Questions to Guide Break-Out Session
Assume you were hired as a consultant to develop two instructional programs [6
intensive weeks each].
1. What do aspiring and existing not-for-profit and public sector educational
leaders need to know about entrepreneurship and entrepreneurial thinking in
order to achieve innovative and sustainable educational reform?
2. What do aspiring and existing not-for-profit and for profit social
entrepreneurs need to know about education in order to achieve innovative and
sustainable educational reform?
Group Members
Facilitator: Carol Majors
Presenter: Sonia Hernandez
Participants:
Greg Dees
Chris Fleischner
Calvin Kent
Greg Kourilsky
John McNeil
Al Osborne
Mark Slavkin
Gene Tucker
C. Z. Wilson
Suggestions
What do educational leaders need to know about entrepreneurship?
1. How to marshal resources.
Educational leaders need to learn how to effectively marshal resources, whether
they be financial, human, intellectual, or physical.
2. Opportunity recognition.
Educational leaders need to learn how to encourage out-of-the-box thinking. They
need to also be able to recognize that not all ideas are viable opportunities
in the marketplace or as a social venture. Similarly, they must make a
distinction between entrepreneurship and innovation. A large number of
educational innovations exist, but not all of them are going to lead to an
entrepreneurial opportunity. Opportunity must be grounded in something that can
satisfy a real need, for which there is a customer willing to pay money for
that benefit. Educators have the tendency of using an ineffective dependency
model in which something is viewed as an opportunity because money (e.g. a
grant) exists for it.
3. Defining and understanding sustainability.
Educational leaders need to understand what it means to sustain innovation. What
does it look like? Who has done it well? Where has it made a difference? One of
the problems with schools is that once something innovative becomes part of the
system it becomes transformed to look like everything else. Educational leaders
must learn how to perceive of schools as growing rather than static
environments and how to manage that growth. The business cycle requires
entrepreneurs to start new things, manage their growth and appropriately exit
from them.
4. Basic business practices.
Important basic business practices include but are not limited to the following:
accounting, human resources, cash flow, and capital structures. Traditionally,
most administrators are not taught these skills because they have little
control over the cash flow, accounting or capital structures of the schools.
5. Competition.
The notion of competition within the public education system is very novel.
Educational leaders need to be able to identify what the competitive
environment is and what competitive strategies may be employed. They also need
to know how to develop a venture plan that takes into account the big picture
and describes how their venture will make a difference. Often, a venture needs
to make connections to other pieces of the whole to ensure that a real
difference is made overall.
6. Knowledge of the product.
Educational leaders need to understand what the supply chain is and what the
features and benefits are. They need to shift from being process-oriented to
being product-oriented. They need to begin examining all of the things which go
into delivering value to a customer.
7. Customer service and orientation.
The customers of schools include parents, students, teachers, administrators,
investors, etc. There are many different constituencies which must be
satisfied.
What do social entrepreneurs need to know about education in order to achieve
innovative and sustainable educational reform?
1. Best practices.
Best practices in an educational setting are not about business practices. They
are about pedagogical skills, instructional decision-making, tools, content,
technology, etc. These are the practices which occur in the classrooms which
result in "good things" happening with and for children. Social
entrepreneurs need to understand these instructional best practices.

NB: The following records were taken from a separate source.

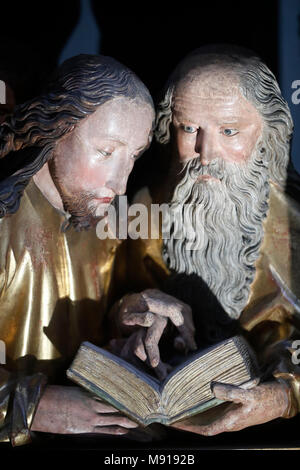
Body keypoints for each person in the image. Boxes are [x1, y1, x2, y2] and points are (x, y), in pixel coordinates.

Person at [114, 45, 300, 436]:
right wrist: (130, 314)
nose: (206, 152)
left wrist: (284, 395)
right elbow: (105, 305)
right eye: (189, 129)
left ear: (268, 133)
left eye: (229, 131)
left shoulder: (295, 226)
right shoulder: (142, 209)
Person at [0, 53, 158, 446]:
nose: (120, 184)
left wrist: (128, 319)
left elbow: (90, 325)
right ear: (57, 129)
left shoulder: (103, 220)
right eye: (105, 152)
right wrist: (33, 405)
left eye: (134, 157)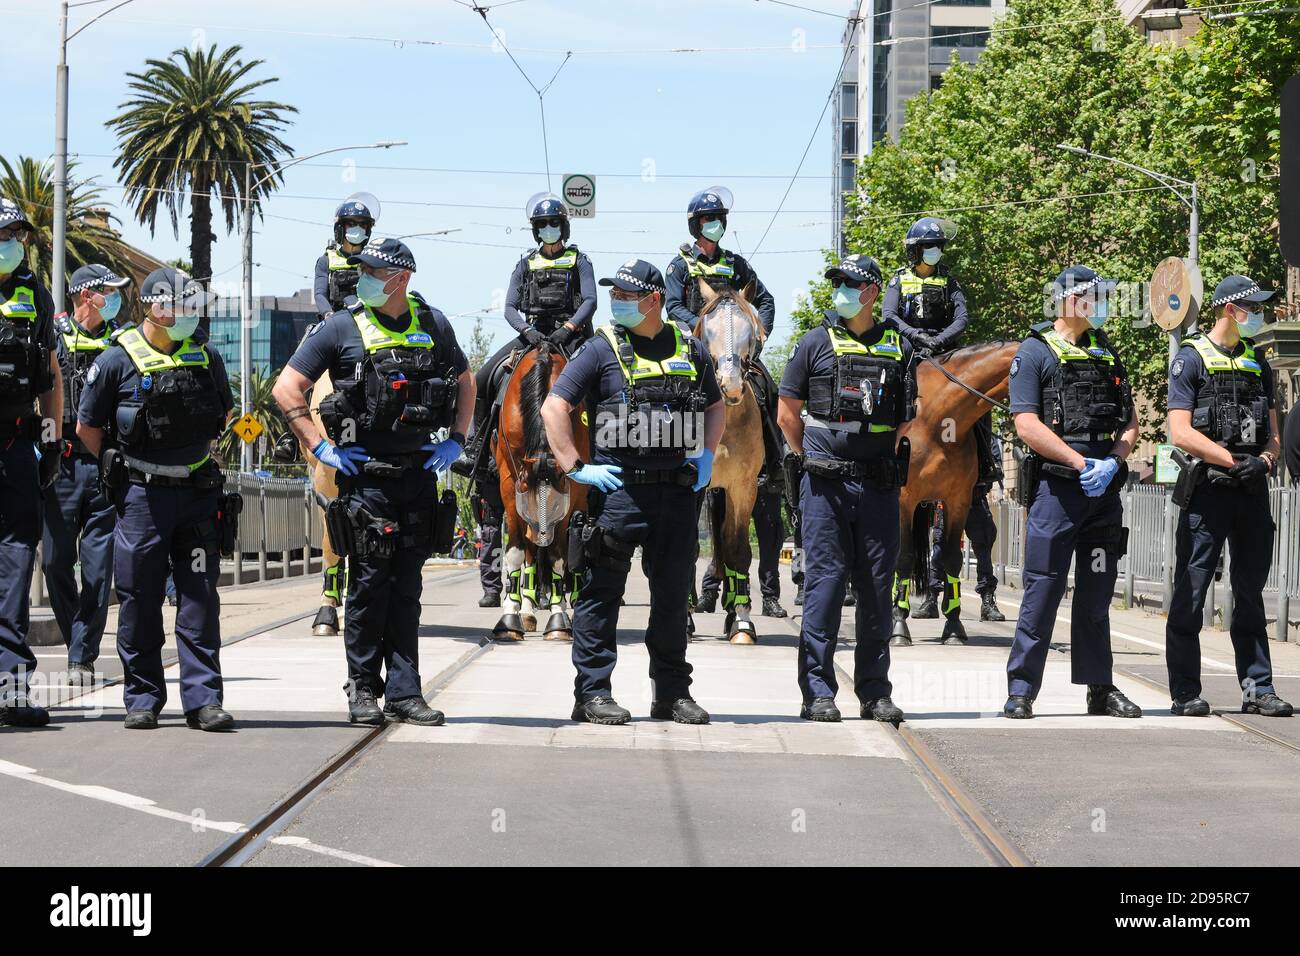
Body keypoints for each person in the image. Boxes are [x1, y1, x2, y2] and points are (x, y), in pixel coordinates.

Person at [273, 239, 474, 727]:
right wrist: (320, 447)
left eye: (371, 270)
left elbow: (466, 379)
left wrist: (458, 440)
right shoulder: (341, 326)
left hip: (419, 477)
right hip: (366, 480)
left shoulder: (433, 324)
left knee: (407, 590)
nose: (360, 276)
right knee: (367, 588)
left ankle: (406, 693)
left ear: (400, 279)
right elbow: (286, 387)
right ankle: (362, 687)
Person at [541, 259, 724, 726]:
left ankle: (671, 694)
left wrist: (706, 454)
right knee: (601, 596)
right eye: (615, 294)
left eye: (626, 295)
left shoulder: (690, 346)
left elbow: (717, 403)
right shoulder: (601, 348)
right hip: (619, 491)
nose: (617, 301)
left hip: (678, 493)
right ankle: (592, 694)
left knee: (671, 599)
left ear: (654, 300)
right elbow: (554, 406)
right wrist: (575, 467)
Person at [76, 267, 236, 731]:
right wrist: (116, 463)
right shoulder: (116, 360)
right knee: (140, 599)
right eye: (183, 307)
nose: (191, 316)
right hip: (143, 499)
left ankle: (203, 700)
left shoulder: (205, 356)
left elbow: (222, 412)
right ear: (155, 307)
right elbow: (88, 427)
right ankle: (143, 697)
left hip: (198, 495)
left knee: (200, 600)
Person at [1002, 266, 1140, 720]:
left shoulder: (1107, 352)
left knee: (1097, 595)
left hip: (1102, 494)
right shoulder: (1035, 352)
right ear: (1068, 300)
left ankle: (1100, 688)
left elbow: (1130, 423)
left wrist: (1113, 462)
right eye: (1094, 295)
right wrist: (1080, 464)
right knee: (1042, 590)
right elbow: (1026, 424)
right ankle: (1022, 690)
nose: (1101, 303)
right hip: (1058, 494)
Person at [776, 254, 909, 723]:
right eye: (838, 284)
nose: (841, 292)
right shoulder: (813, 342)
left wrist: (877, 451)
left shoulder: (900, 347)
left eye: (850, 284)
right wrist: (813, 455)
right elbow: (787, 411)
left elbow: (907, 416)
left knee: (877, 589)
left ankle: (874, 692)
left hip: (878, 487)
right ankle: (818, 692)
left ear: (871, 292)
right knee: (825, 587)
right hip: (825, 486)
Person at [1165, 275, 1292, 717]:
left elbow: (1273, 434)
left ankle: (1259, 687)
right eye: (1252, 307)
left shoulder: (1260, 361)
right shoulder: (1191, 358)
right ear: (1228, 310)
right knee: (1192, 591)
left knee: (1251, 592)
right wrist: (1229, 460)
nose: (1259, 314)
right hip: (1210, 491)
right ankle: (1184, 690)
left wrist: (1267, 461)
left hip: (1252, 490)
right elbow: (1179, 431)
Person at [664, 187, 782, 606]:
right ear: (696, 224)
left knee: (767, 389)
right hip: (697, 348)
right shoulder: (679, 265)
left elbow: (764, 299)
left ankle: (776, 456)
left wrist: (758, 330)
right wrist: (703, 323)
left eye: (720, 217)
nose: (717, 223)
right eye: (710, 217)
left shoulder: (737, 264)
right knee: (664, 395)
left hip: (736, 353)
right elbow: (671, 307)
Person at [883, 216, 1001, 619]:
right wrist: (915, 337)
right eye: (930, 245)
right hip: (909, 354)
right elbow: (889, 316)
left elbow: (962, 318)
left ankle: (985, 459)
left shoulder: (949, 283)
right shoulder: (899, 280)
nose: (936, 251)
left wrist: (943, 340)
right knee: (887, 394)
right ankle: (882, 453)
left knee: (973, 404)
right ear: (916, 251)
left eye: (938, 245)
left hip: (947, 355)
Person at [459, 193, 596, 482]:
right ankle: (475, 452)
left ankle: (603, 448)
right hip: (533, 334)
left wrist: (569, 328)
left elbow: (590, 302)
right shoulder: (525, 264)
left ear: (563, 227)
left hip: (568, 335)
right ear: (536, 230)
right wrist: (526, 331)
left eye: (554, 224)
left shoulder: (579, 261)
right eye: (543, 225)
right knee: (483, 377)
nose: (549, 229)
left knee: (603, 381)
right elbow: (509, 306)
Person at [44, 264, 131, 685]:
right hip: (58, 465)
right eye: (108, 292)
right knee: (55, 562)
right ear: (85, 295)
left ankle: (82, 654)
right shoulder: (54, 335)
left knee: (98, 570)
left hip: (102, 466)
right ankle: (76, 635)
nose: (115, 298)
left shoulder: (121, 342)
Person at [0, 197, 63, 728]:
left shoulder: (33, 293)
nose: (11, 244)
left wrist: (53, 440)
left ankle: (11, 688)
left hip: (17, 444)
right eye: (4, 234)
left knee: (17, 564)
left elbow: (49, 374)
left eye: (16, 236)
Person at [313, 197, 375, 320]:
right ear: (340, 228)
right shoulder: (326, 261)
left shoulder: (373, 260)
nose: (358, 228)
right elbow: (320, 294)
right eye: (351, 223)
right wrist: (328, 314)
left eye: (362, 224)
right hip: (336, 320)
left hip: (369, 321)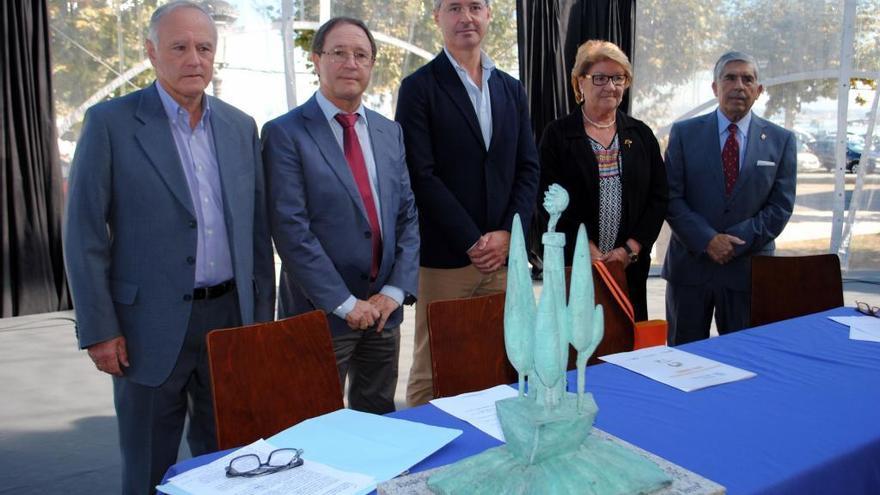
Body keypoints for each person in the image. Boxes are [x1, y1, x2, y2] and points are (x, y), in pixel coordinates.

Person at [62, 2, 275, 493]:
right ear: (151, 53)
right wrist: (98, 328)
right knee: (149, 466)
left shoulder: (241, 127)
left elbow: (257, 235)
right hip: (145, 329)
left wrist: (259, 320)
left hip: (229, 321)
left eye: (204, 48)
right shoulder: (109, 124)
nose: (193, 59)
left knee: (231, 460)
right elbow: (84, 236)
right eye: (179, 47)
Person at [262, 17, 419, 415]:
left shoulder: (389, 132)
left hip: (384, 313)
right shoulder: (285, 133)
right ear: (316, 60)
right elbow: (291, 230)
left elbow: (407, 218)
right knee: (311, 425)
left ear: (371, 65)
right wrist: (346, 304)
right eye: (339, 53)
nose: (351, 63)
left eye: (361, 55)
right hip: (320, 313)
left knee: (378, 420)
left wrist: (394, 293)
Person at [396, 0, 540, 406]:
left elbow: (528, 168)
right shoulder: (419, 88)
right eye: (454, 7)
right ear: (437, 17)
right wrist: (474, 240)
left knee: (504, 361)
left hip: (505, 259)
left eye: (475, 6)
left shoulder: (511, 89)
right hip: (447, 260)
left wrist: (509, 234)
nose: (466, 17)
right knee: (432, 370)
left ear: (489, 15)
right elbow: (420, 175)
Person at [663, 50, 796, 345]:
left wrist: (734, 241)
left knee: (745, 361)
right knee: (683, 362)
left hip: (747, 272)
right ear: (715, 87)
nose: (739, 85)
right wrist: (708, 240)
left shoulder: (781, 140)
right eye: (730, 77)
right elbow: (670, 197)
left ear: (758, 90)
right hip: (691, 270)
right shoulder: (684, 133)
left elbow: (780, 206)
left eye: (747, 79)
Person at [538, 40, 667, 321]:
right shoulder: (558, 135)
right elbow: (547, 199)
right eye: (599, 78)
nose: (610, 86)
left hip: (628, 269)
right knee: (578, 349)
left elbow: (659, 198)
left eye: (618, 78)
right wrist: (584, 247)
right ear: (579, 83)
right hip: (575, 266)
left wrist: (630, 250)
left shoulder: (641, 134)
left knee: (627, 347)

2. Current curricular requirements.
Educational entrepreneurs need to understand what the realistic curricular
constraints are, what choices exist, and what the available "air
time" is. It is impossible for teachers to actually teach everything they
are expected to within the timeframe they are given, so tradeoffs have to
constantly be made. Entrepreneurs need to understand what tradeoffs are being
made and what is influencing these decisions, including federal, state,
district, and school requirements. They also need to understand that in schools
things are often done, not because they are actually required, but because that
is the way they have always been done.
3. Culture of success symbols within schools.

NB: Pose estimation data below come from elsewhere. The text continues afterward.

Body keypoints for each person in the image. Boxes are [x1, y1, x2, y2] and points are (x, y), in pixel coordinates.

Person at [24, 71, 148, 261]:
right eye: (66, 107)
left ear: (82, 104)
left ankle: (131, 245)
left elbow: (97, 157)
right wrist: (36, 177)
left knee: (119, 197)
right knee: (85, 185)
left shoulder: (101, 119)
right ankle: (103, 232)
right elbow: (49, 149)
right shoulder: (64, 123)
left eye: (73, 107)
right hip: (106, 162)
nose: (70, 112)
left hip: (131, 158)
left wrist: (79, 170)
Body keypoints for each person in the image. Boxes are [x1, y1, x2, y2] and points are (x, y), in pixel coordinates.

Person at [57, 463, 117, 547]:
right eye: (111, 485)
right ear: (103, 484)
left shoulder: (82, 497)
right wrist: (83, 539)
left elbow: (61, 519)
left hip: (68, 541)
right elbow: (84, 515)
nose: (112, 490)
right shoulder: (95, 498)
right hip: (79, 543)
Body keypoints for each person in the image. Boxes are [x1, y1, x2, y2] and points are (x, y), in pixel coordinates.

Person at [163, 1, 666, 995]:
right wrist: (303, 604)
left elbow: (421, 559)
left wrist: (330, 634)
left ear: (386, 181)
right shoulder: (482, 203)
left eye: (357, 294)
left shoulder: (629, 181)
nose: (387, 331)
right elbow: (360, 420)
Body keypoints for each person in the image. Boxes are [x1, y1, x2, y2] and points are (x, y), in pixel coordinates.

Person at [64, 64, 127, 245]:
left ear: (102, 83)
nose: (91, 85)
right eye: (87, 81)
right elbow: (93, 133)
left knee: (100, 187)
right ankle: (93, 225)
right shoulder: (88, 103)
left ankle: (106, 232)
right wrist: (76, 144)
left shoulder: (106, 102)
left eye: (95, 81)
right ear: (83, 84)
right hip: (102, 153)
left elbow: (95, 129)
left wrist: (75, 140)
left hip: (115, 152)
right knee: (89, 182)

These culture of success symbols include rewards, incentives, and disincentives.
Incentives work very differently in the educational setting than they do in
business. In education, as soon as someone is singled out for excellent work,
the micro-system within the school makes sure that that does not happen again.
This is all part of the culture of the schools.
4. The politics and social context of educational institutions.
Educational entrepreneurs need to understand how education got to be the way it
is. They need to understand the social context which includes where the schools
are located, what kinds of systems work within the schools, what the
relationship of educational institutions are to each other, teacher
preparation, etc. A large factor in the politics of education is real estate -
where a school is located. Entrepreneurs, therefore, need to understand where
schools are being built, how real estate agents sell neighboring Mains, etc.
5. Theory and the culture of school change.
Social entrepreneurs need to understand what it is that causes schools to change
and how people, in terms of their actual behavior, demonstrate what the theory
of change is that is operating within their system. Entrepreneurs need to fully
understand the culture of schools in order to infiltrate it, engage it and
eventually move it in a different direction.